I support the cause of Animal Rights and I believe that Factory Farms are an abomination that should be abolished, but at the same time, I do believe that entirely too many on the Animal Rights side are too naïve. Cows, pigs, and chickens aren't really animals that exist in nature; they're essentially creatures we created through centuries of careful breeding. As such, much of their instincts have been bred out of them. Turn them loose and they will either starve to death, get killed by other predators, or devastate the local environment on a massive scale, since that's what happens whenever you introduce non-native animals into a new environment.

And, as many will point out, often farming and agriculture leads to the deaths of many small animals, not just insects, but birds, rodents, and small reptiles. In eating a strictly plant-based diet, you are still killing animals.
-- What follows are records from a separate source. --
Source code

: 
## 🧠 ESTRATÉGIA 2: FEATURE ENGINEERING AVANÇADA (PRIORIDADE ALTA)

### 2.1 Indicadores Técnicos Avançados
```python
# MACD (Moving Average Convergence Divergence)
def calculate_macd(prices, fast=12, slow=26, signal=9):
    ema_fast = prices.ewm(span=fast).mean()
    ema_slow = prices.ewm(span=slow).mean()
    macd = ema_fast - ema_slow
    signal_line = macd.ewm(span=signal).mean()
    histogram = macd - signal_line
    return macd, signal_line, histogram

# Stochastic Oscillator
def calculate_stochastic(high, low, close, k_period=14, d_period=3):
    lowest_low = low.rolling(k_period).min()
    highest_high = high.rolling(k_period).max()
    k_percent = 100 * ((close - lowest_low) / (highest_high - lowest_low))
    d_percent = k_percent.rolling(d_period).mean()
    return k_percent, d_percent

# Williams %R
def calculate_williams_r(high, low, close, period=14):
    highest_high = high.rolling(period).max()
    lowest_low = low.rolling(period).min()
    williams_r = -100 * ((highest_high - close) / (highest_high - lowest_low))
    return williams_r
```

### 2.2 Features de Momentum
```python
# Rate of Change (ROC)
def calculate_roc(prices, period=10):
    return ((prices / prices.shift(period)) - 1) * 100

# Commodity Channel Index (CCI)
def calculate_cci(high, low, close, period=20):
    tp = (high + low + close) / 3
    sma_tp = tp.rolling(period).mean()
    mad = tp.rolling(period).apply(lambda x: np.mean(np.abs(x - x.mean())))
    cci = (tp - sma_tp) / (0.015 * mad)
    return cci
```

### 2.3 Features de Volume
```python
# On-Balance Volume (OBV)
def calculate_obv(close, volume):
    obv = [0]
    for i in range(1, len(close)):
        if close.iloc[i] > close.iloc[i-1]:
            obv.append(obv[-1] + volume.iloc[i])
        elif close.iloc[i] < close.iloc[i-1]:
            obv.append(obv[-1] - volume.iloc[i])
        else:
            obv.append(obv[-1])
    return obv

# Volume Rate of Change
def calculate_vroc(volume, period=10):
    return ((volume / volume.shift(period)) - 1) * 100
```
The only way around this mess we've found ourselves in, regarding eating meat, is not only abolish factory farms and greatly reduce the amount of meat we consume, but acknowledge the basic reality that no matter where we live, no matter how we live, we do so as part of an ecosystem, dependent upon the lives and sacrifices of others. So if we butcher animals, we do it as cleanly and quickly as possible, with the understanding that some day, we will die and become food for them. And when it comes to livestock, we need to acknowledge our responsibility in creating them. We created them and as such, it is our duty to take care of them, give them as good a life as possible, and, if we are to eat them, we kill them as quickly and cleanly as possible and show respect for their sacrifice.